Nous avions créé notre propre mythe à propos de ce roman. De ce titre, nous avions entendu parler d'un libraire et de livres à l'index sous la fameuse «Grande Noirceur». Il n'en fallait pas plus pour qu'au fil des ans, nous imaginions un héros bravant les interdits d'une société sous la coupe du clergé, avec une longue liste de brillants romans comme autant d'armes contre l'obscurantisme.

C'est donc une surprise lorsqu'on découvre que le personnage créé par Bessette est un antihéros qui ne voue en rien un culte aux livres. Aucun ravissement lorsque son patron Chicoine lui ouvre fièrement son «capharnaüm» rempli de livres proscrits, à vendre sous le manteau. «Je trouvais son attitude un peu bébête. Il eût été si simple de placer ces livres avec les autres dans la boutique. Nous n'étions pas au collège Saint-Étienne. Chicoine était maître chez lui.»
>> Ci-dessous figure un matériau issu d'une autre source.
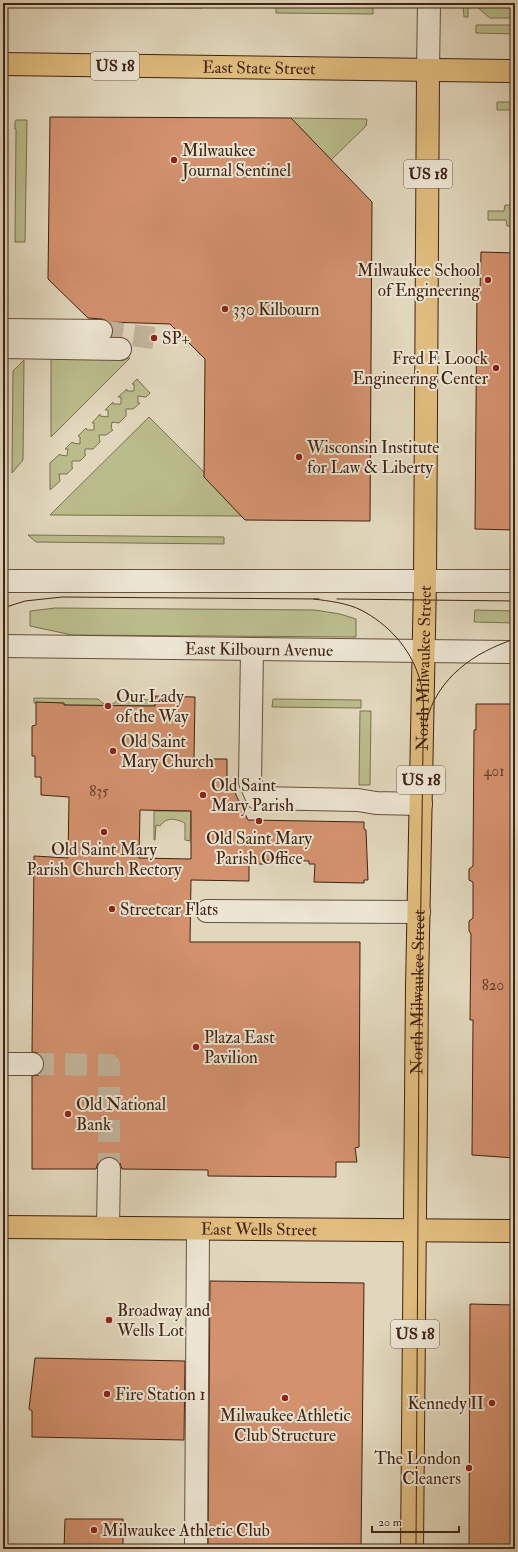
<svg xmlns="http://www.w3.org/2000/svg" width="518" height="1552" font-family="'IM FELL Double Pica',serif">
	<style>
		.green { fill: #babc8c; stroke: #7d6f4f }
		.building { fill: #d3916e; stroke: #402212; fill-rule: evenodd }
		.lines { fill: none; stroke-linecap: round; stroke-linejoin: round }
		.minor-tunnel { stroke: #c1b39a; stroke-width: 22; stroke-dasharray: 22 11; stroke-linecap: butt }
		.minor-casing { stroke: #684f3c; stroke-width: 24 }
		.major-casing { stroke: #402212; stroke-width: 24 }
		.minor { stroke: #ece5d3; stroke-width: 22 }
		.major { stroke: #e0bc7e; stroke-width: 22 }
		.tram { stroke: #402212; stroke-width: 1 }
		.poi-dot { fill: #8f2418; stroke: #ece5d3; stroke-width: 1.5 }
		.labels { text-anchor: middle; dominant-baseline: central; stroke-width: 4; stroke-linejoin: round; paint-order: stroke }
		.number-label { font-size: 15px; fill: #653e29 }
		.shield { fill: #ece5d3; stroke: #745c4c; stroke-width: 1 }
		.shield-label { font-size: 16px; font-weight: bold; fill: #402212 }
		.street-label { font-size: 17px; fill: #402212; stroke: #ece5d3 }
		.poi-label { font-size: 17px; fill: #402212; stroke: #ece5d3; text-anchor: start }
	</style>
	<rect width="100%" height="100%" fill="#e1d7bc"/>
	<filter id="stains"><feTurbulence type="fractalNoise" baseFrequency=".005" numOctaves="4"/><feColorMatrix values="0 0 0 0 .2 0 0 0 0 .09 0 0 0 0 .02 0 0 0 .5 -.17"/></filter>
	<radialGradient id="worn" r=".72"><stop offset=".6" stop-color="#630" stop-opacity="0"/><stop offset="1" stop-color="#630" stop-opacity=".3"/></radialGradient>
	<path class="green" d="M 123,3 L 202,3 L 202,8 L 123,7 Z
		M 360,3 L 373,3 L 373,14 L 276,13 L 276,5 L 359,6 Z
		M 463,3 L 468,3 L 468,17 L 464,17 Z
		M 477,3 L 515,3 L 515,18 L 490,18 L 477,7 Z
		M 476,25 L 515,25 L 515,34 L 476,33 Z
		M 497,102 L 515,102 L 515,110 L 497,110 Z
		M 291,118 L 367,119 L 366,126 L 331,160 Z
		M 16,120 L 27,120 L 25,242 L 15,242 L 16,129 L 15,129 L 15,122 Z
		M 505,205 L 515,205 L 515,226 L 507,226 L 506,220 L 488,220 L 488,211 L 504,211 Z
		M 51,358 L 130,358 L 51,437 Z
		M 24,360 L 23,460 L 12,473 L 13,371 Z
		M 137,379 L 150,393 L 146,397 L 138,396 L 138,403 L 140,403 L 133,409 L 126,409 L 126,416 L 119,423 L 112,422 L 111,429 L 113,430 L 106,435 L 99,435 L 100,442 L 93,449 L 85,449 L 85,455 L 86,455 L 80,461 L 72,461 L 72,468 L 73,468 L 67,474 L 59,474 L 60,481 L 50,490 L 50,463 L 60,454 L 60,455 L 67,456 L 68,449 L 65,449 L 72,442 L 73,443 L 80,444 L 80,437 L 78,436 L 86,428 L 87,430 L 94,430 L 94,423 L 92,423 L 100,414 L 100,416 L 108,417 L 108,410 L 105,410 L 113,402 L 113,404 L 121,404 L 121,397 L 118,397 L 127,389 L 127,391 L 134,391 L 134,384 L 132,384 Z
		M 149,417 L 204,472 L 242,516 L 50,515 Z
		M 28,535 L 224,537 L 224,544 L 36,542 Z
		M 55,608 L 315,610 L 340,614 L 356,619 L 356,637 L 72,635 L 30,626 L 30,611 Z
		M 475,610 L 515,611 L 515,623 L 474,622 Z
		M 34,698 L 98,699 C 104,706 113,707 118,699 L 155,700 L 155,706 L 64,705 L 63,703 L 34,703 Z
		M 273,699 L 361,700 L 361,708 L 272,707 Z
		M 360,711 L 371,711 L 370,785 L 359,785 Z
		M 154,811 L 191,811 L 190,841 L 185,840 L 185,823 C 176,819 167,816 160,826 L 156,825 L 155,840 L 154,840 Z"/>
	<path class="building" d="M 50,117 L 291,118 L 372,202 L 370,521 L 245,520 L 204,477 L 205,359 L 170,324 L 109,322 L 102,319 L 88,318 L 48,279 Z
		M 481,252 L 515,253 L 515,530 L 475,529 L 477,290 L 480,290 Z
		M 155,696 L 195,697 L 194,759 L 227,759 L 227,776 L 248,820 L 364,822 L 364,829 L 366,830 L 368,880 L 364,880 L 364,883 L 314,882 L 315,864 L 309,864 L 309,861 L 266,860 L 266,864 L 249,864 L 249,881 L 191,880 L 190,942 L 360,942 L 359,1147 L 355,1148 L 357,1162 L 336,1162 L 336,1177 L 208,1176 L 208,1170 L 122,1169 L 120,1163 L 116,1159 L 110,1157 L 103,1158 L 98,1163 L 96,1169 L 32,1169 L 32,1076 L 39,1075 L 43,1070 L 44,1064 L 43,1057 L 38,1053 L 32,1052 L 34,856 L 68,858 L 69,797 L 41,795 L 41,777 L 35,777 L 35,756 L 32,756 L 32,726 L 36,725 L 36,702 L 64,703 L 64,705 L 155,706 ZM 140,810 L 191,811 L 191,859 L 139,858 Z
		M 476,704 L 515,704 L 515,1158 L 472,1155 L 473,1020 L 470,1020 L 471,934 L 469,931 L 469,921 L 473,918 L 473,882 L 469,880 L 469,869 L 473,866 L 474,730 L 476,730 Z
		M 210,1281 L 364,1283 L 361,1549 L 208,1549 Z
		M 470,1304 L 515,1305 L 515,1549 L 469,1549 Z
		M 35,1358 L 185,1361 L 184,1440 L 32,1437 L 32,1411 L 29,1409 Z
		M 65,1519 L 123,1519 L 123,1549 L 64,1549 Z"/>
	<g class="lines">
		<path class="minor-tunnel" d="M 101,331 L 154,338
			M 32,1064 L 109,1065 L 109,1169"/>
		<defs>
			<g id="minor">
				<path d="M 428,71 L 429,3"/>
				<path d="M 3,330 L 101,331"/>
				<path d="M 3,347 L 120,349"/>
				<path d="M 3,581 L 515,581"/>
				<path id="s1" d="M 3,646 L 515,652"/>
				<path d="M 252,649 L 250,782 L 257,798 L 358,800 L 376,803 L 421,804"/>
				<path d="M 207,911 L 419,912"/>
				<path d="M 3,1064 L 32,1064"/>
				<path d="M 108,1228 L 109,1169"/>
				<path d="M 196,1549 L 198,1229"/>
			</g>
			<g id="major">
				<path id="s2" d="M 3,64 L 515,71"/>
				<path id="s3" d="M 3,1227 L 515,1231"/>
				<path id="s4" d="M 412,1549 L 417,987 L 425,581 L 428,71"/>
			</g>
		</defs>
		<use href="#minor" class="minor-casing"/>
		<use href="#major" class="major-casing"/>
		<use href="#minor" class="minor"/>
		<use href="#major" class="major"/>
		<path class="tram" d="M 314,599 C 329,601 347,603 361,610 C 388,624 410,648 419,677 C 426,699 423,725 423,747 L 419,1040 L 416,1549
			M 337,599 L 515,601
			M 3,608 L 25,601 L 62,597 L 319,599
			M 426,722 C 437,678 474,652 515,639"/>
	</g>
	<g class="poi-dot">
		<circle cx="174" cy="160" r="4"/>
		<circle cx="488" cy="280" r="4"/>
		<circle cx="225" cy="309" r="4"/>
		<circle cx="154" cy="338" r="4"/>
		<circle cx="496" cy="368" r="4"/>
		<circle cx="299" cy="457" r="4"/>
		<circle cx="108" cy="706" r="4"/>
		<circle cx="113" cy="751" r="4"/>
		<circle cx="203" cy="795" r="4"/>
		<circle cx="259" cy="821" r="4"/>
		<circle cx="104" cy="832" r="4"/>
		<circle cx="112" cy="909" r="4"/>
		<circle cx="196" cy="1047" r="4"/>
		<circle cx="68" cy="1114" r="4"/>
		<circle cx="109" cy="1320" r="4"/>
		<circle cx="107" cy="1394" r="4"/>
		<circle cx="285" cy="1398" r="4"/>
		<circle cx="492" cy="1403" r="4"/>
		<circle cx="469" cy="1468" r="4"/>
		<circle cx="94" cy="1530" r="4"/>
	</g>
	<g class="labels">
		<g class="number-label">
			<text x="494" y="771">401</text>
			<text x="99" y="791">835</text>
			<text x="493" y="985">820</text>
		</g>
		<g class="shield">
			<rect x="91" y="52" width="48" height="28" rx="3"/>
			<rect x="404" y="160" width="48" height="28" rx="3"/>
			<rect x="397" y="766" width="48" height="28" rx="3"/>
			<rect x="391" y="1320" width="48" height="28" rx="3"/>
		</g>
		<g class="shield-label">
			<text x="115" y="66">US 18</text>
			<text x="428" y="174">US 18</text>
			<text x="421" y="780">US 18</text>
			<text x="415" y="1334">US 18</text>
		</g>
		<g class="street-label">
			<text stroke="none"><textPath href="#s2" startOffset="256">East State Street</textPath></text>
			<text stroke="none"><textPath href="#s1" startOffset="256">East Kilbourn Avenue</textPath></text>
			<text stroke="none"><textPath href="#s4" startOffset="881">North Milwaukee Street</textPath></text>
			<text stroke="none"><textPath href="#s4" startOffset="557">North Milwaukee Street</textPath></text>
			<text stroke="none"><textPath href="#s3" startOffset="256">East Wells Street</textPath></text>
		</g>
		<g class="poi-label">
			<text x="182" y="150">Milwaukee<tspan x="182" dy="20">Journal Sentinel</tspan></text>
			<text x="480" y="270" text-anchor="end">Milwaukee School<tspan x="480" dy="20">of Engineering</tspan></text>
			<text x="233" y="309">330 Kilbourn</text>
			<text x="162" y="338">SP+</text>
			<text x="488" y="358" text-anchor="end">Fred F. Loock<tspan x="488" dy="20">Engineering Center</tspan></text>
			<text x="307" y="447">Wisconsin Institute<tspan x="307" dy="20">for Law &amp; Liberty</tspan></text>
			<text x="116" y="696">Our Lady<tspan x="116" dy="20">of the Way</tspan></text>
			<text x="121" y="741">Old Saint<tspan x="121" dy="20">Mary Church</tspan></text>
			<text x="211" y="785">Old Saint<tspan x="211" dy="20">Mary Parish</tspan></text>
			<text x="259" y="838" text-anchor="middle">Old Saint Mary<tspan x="259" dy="20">Parish Office</tspan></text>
			<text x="104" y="849" text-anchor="middle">Old Saint Mary<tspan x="104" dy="20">Parish Church Rectory</tspan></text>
			<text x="120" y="909">Streetcar Flats</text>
			<text x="204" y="1037">Plaza East<tspan x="204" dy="20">Pavilion</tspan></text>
			<text x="76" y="1104">Old National<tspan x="76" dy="20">Bank</tspan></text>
			<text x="117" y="1310">Broadway and<tspan x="117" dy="20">Wells Lot</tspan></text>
			<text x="115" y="1394">Fire Station 1</text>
			<text x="484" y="1403" text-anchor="end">Kennedy II</text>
			<text x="285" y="1415" text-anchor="middle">Milwaukee Athletic<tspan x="285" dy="20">Club Structure</tspan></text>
			<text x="461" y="1458" text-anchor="end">The London<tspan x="461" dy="20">Cleaners</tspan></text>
			<text x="102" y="1530">Milwaukee Athletic Club</text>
		</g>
	</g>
	<rect width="518" height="1552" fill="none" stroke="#e1d7bc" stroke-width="16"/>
	<rect x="4" y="4" width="510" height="1544" fill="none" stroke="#402212" stroke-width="2"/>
	<rect x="8" y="8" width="502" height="1536" fill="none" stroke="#402212"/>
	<path d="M372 1526v6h87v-6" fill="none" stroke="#402212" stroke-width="2"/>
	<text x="378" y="1526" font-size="12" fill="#402212" stroke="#ece5d3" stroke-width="3" paint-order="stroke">20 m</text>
	<rect width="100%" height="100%" filter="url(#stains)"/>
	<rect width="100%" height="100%" fill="url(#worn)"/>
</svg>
On devine qu'Hervé Jodoin a déjà eu un penchant pour la lecture, lui qui a déjà travaillé comme répétiteur dans un collège et qui, mine de rien, dissémine son opinion sur certains titres au fil d'un journal, écrit pour tuer le temps le dimanche quand la taverne est fermée. Mais au moment du récit, tout ce qui l'intéresse est d'avoir un job le moins prenant possible et qu'on lui foute la paix. À cette connaissance qui lui demande «s'il aime toujours les livres», il raconte: «Esquissant une moue d'indifférence, je lui déclarai que les livres brûlaient moins longtemps que le charbon, mais que, faute d'autre combustible, il m'arrivait de m'en servir.» Provocateur.

Comme un étranger

On se prend d'affection pour cet émule du Meursault de Camus. Par sa simple présence et sans faire grand-chose, il est celui par qui le scandale arrive dans le petit village de Saint-Joachin où il est effectivement un étranger. Mais on sent bien qu'il serait un étranger n'importe où. Car sous son apparent détachement de tout, son laisser-aller, voire son abandon, Jodoin est farouchement indépendant. Pas vraiment apeuré par le curé du village qui veut savoir s'il a vraiment vendu à un élève Essai sur les moeurs de Voltaire (livre «somnifère», selon Jodoin), pas plus excité qu'il ne faut par les grandes idées libertaires de son patron, Chicoine, dans lequel il voit précisément un commerçant flairant surtout une bonne affaire (et qui paniquera à la première menace), Jodoin baise en plus la propriétaire de sa pension avant de s'en lasser aussitôt. Sans foi, ni patrie, ni famille, ce Jodoin est d'une superbe ironie.

Critique sans pitié

Le libraire n'est pas tant un roman engagé dans une cause quelconque qu'une féroce critique des moeurs de l'époque, sans pitié pour personne, avec un seul gagnant au final: Jodoin, qui mystifiera «les bonzes de Saint-Joachin» et roulera «ce foireux de Chicoine». En un sens, Jodoin est un vrai moderne, blasé peut-être, mais libre dans un monde rétrograde et absurde.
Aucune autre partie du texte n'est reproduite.